Entertainment

Hollywood creators and film fests highlight LGBTQ stories

LGBTQ artists and organizations such as the Toronto International Film Festival and the Inside Out Festival are working to shift conventional thinking by bringing more diverse content to the forefront.

TIFF, Inside Out film fests team up to encourage a cultural shift

A Kid Like Jake's creative team, comprising (clockwise from left) Priyanka Chopra, Claire Danes, Jim Parsons, writer Daniel Pearle, director Silas Howard and Leo James Davis, attends the movie's premiere at the 2018 Sundance Film Festival. Danes and Parsons play a couple who navigate issues surrounding their gender-nonconforming son, portrayed by Davis. (Jason Merritt/Getty Images)

"My whole life, I've been told you can't centre LGBTQ stories. You have to have the nice straight person who is the 'everyday' person to identify with," according to transgender filmmaker Silas Howard.

"That's been this tired, old line that TV and Hollywood has said for a long time," he continued.

"I think that that's starting to change."

Creators like Howard, along with other LGBTQ artists and organizations such as the Toronto International Film Festival and the Inside Out Festival, are working to shift current conventions by highlighting and bringing more diverse content to the fore.

On June 2, TIFF and Inside Out will kick off a new partnership with the virtual reality experience Queerskins: a love story, presented by Aurora. The interactive installation explores fact versus fiction in exploring the story of a Catholic mother and her gay son who dies of AIDS. 

Ongoing initiatives between the two festivals will include onstage discussions and special presentations.

"It is incumbent on TIFF to underscore the importance of diverse voices and create a permanent platform for challenging narratives that help people re-imagine contemporary society and everyday life," TIFF's artistic director Cameron Bailey said in a release announcing the collaboration. 

Changing prevailing narratives in the entertainment industry is a work in progress. 

For instance, there's been a decrease in LGBTQ characters in major studio films, according to a GLADD (Gay & Lesbian Alliance Against Defamation) report released last week. The organization found that of the 109 movie releases in 2017, only 14 (12.8 per cent) included LGBTQ characters, the lowest percentage since GLADD started tracking in 2012 (in 2016, the figure was 18.4 per cent). 

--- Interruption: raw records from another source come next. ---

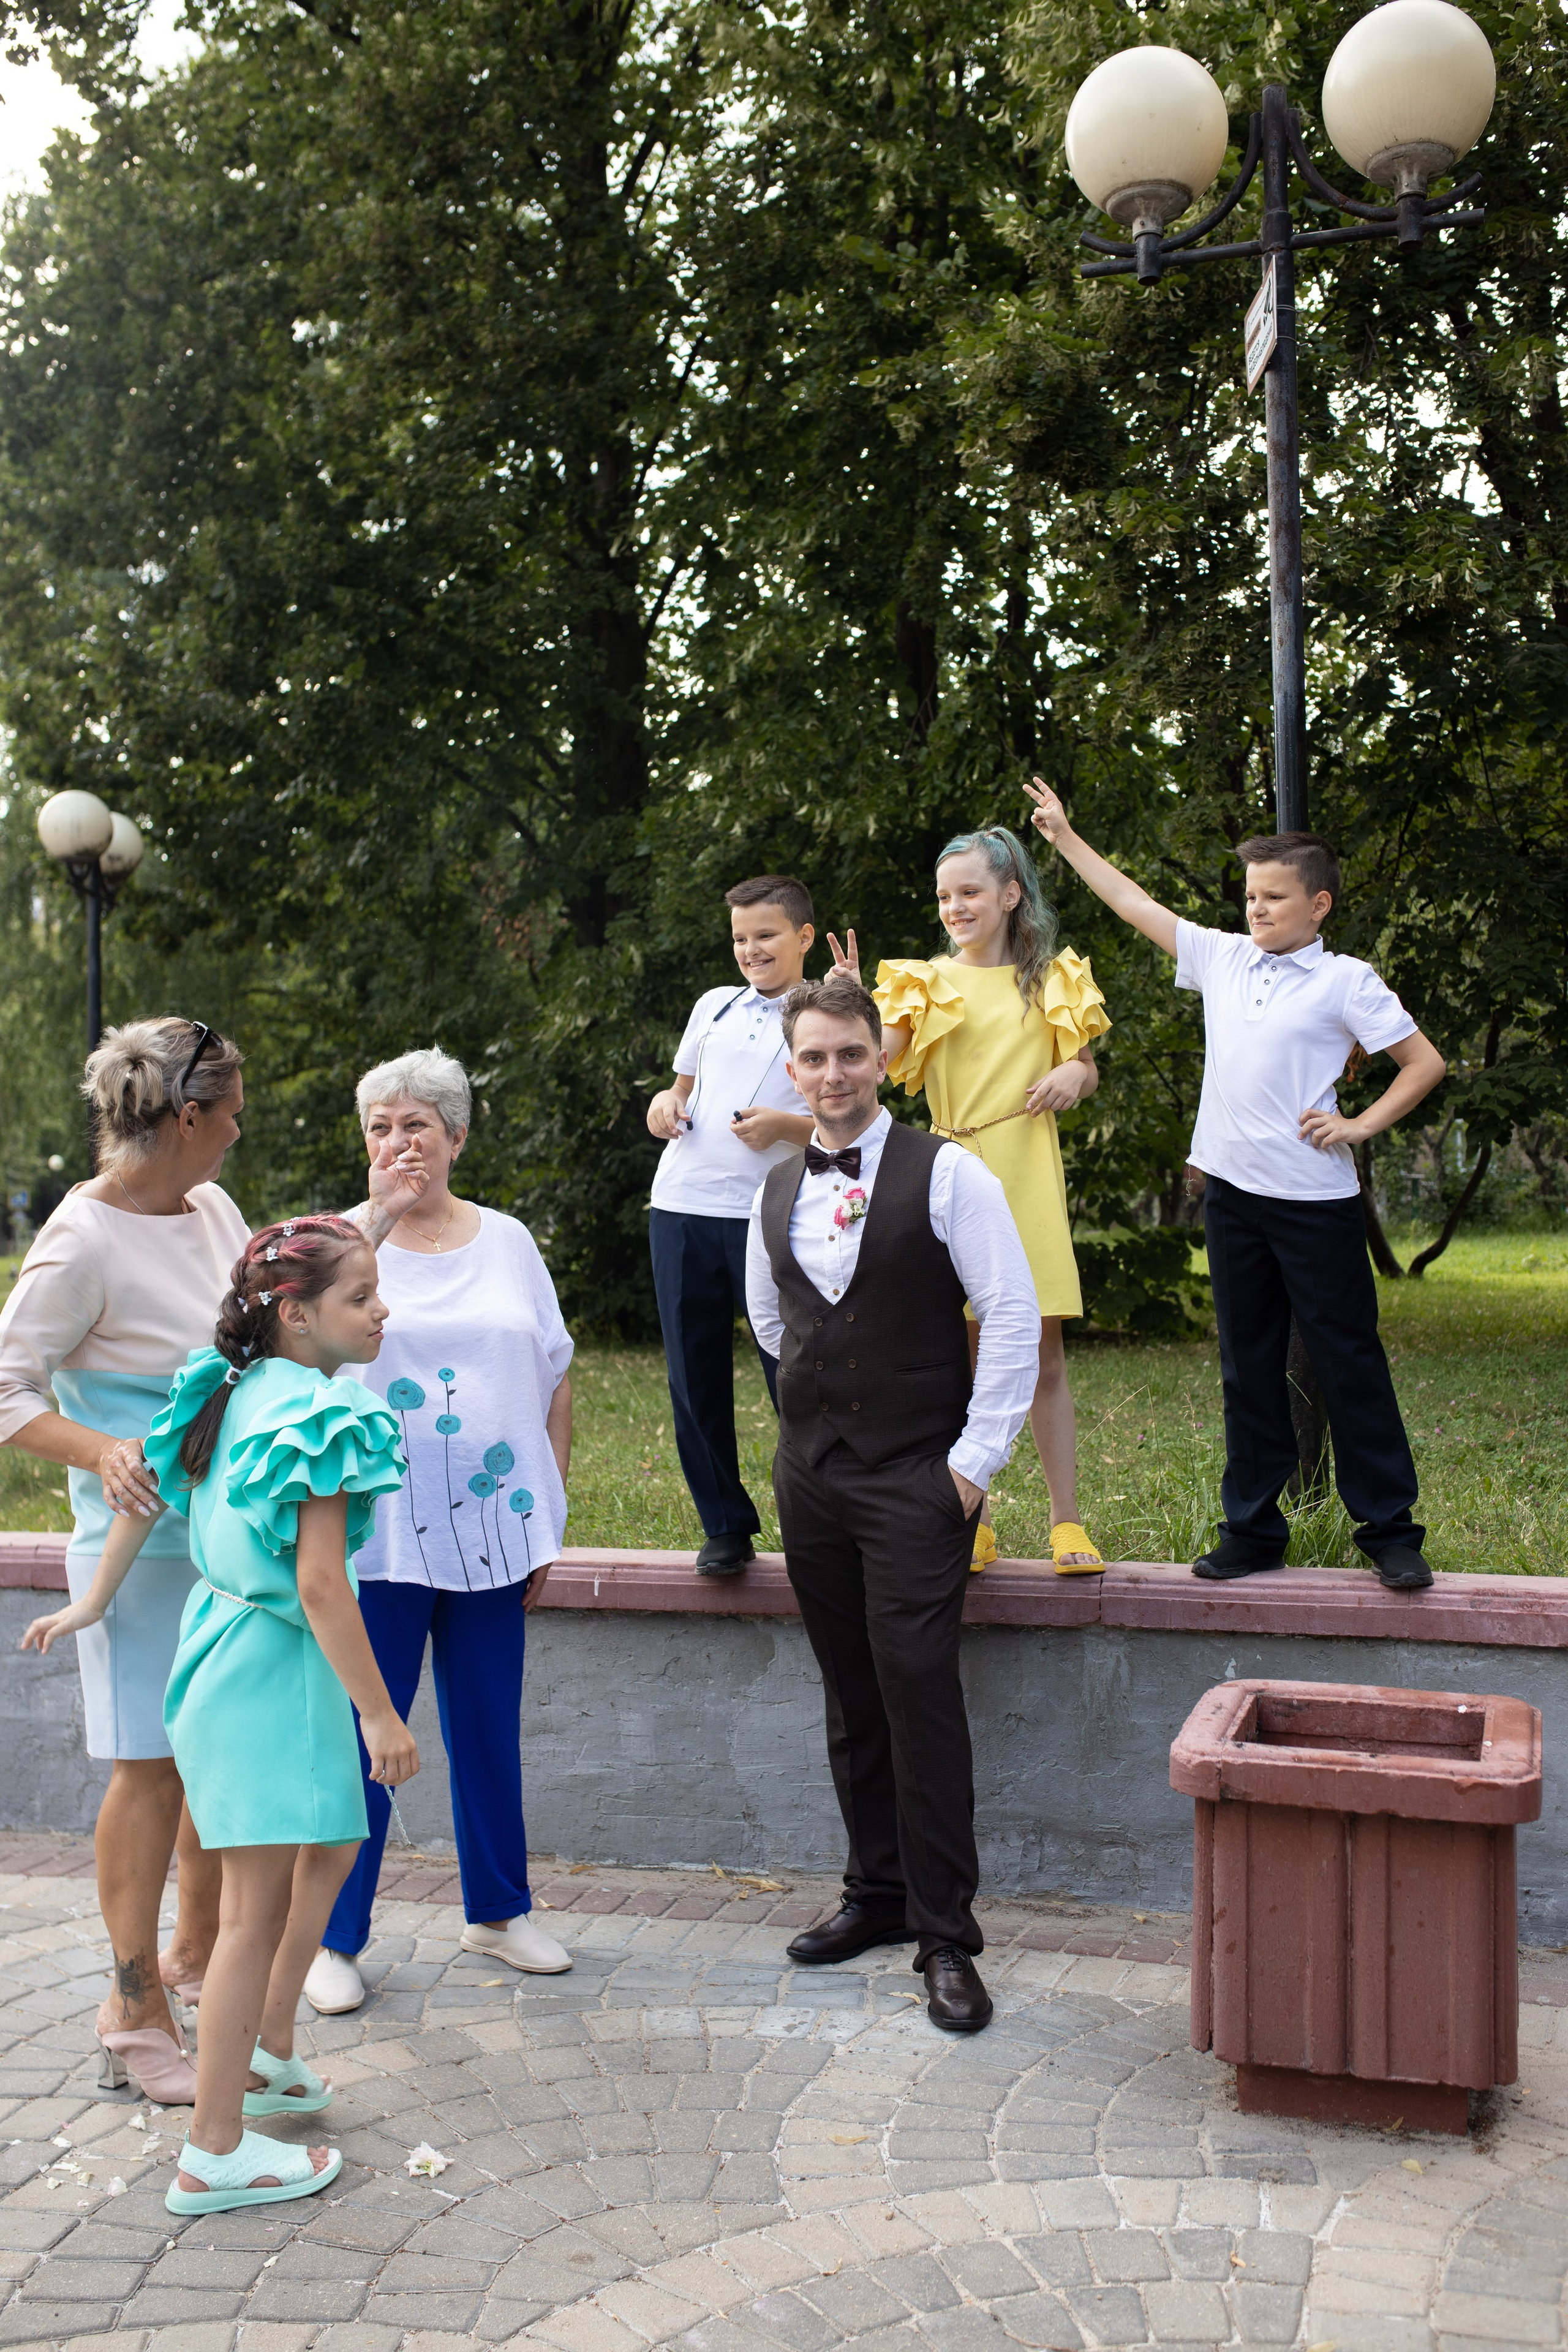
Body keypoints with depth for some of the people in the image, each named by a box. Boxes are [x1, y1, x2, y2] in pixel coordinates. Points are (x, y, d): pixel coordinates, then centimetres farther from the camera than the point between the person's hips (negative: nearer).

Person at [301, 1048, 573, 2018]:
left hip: (490, 1532, 3)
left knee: (491, 1729, 14)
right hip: (377, 1533, -3)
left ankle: (500, 1909, 30)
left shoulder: (508, 1241, 8)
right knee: (362, 1739, 1)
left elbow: (555, 1379, 11)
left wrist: (548, 1514, 9)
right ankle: (335, 1937, 17)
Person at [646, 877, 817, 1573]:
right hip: (683, 1207, 4)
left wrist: (786, 1125, -14)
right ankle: (726, 1527, 19)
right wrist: (664, 1106, 5)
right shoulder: (714, 1006, 17)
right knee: (694, 1378, 6)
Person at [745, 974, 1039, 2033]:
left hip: (917, 1478, -5)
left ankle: (946, 1935, 1)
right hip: (809, 1473, 5)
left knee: (919, 1692, -9)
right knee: (851, 1697, 12)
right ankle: (878, 1893, 26)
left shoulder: (947, 1174, -7)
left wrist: (978, 1456, -11)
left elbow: (1014, 1317, -9)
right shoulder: (776, 1192, 10)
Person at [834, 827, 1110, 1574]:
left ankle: (1067, 1522, 9)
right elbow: (879, 1059, -9)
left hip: (1030, 1175, 1)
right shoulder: (924, 982, 6)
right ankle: (971, 1522, 14)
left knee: (1044, 1350, 2)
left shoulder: (1053, 980, 11)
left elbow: (1087, 1072, 18)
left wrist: (1075, 1073, -5)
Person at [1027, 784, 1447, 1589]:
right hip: (1232, 1191, 5)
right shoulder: (1222, 958, 10)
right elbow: (1134, 902, 16)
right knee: (1247, 1367, 10)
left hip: (1315, 1199, -5)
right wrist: (1065, 838, 19)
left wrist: (1360, 1125, -9)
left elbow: (1424, 1062, -1)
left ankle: (1390, 1530, 11)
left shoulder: (1344, 981, -3)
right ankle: (1252, 1530, 18)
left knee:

In terms of television, however, a GLADD report from November 2017 showed that LGBTQ representation had increased last year, with 6.4 per cent of characters on prime time TV identifying as gay, lesbian, bisxualtransgender, and/or queer. 

'A human experience'

"I've spent my whole life watching shows that [have] characters that don't reflect me," Howard, who directed the new movie A Kid Like Jake, told CBC News in a recent interview.

"But, I've done the math and connected emotionally to centred stories, so the reverse can be true... Somebody can watch my world and — if it's centred and if it's an honest and fully rendered character — then that person can connect because it's about a human experience."

A Kid Like Jake revolves around a gender-nonconforming four-year-old boy, with prominent TV stars Claire Danes and Jim Parsons portraying the child's parents. It premiered at the Sundance Film Festival in January and opened Inside Out last week. 

Having collaborators from the LGBTQ community involved in the film added complexity, Howard noted.  

"I think it's interesting that Jim being gay, the writer [Daniel Pearle] being gay, myself being trans — a lot of us that were really involved in this adds something different," he said.

"It adds something different to the anatomy of a marriage and looking at societal pressures around parenting." 

Howard is also a co-executive producer and director on the upcoming FX series, Pose, which launches on June 3.

The cast and creators of Pose are pictured above at a television critics event in California in January. The show is being heralded as groundbreaking TV for the number of LGBTQ collaborators in front of and behind the camera. (Frederick M. Brown/Getty Images)

Co-created by Glee's Ryan Murphy, the drama series explores the ballroom dance culture in late-1980s New York and stars five black trans women. The project is being heralded as groundbreaking TV for the number of LGBTQ collaborators both in front of and behind the camera. 

That Pose is putting trans people in the main spotlight is something historic, Howard said.

"I'd be on-set watching a scene and realize this character's not going to be disposed of by the next episode, or cast aside... I think it's going to open up a lot of hearts."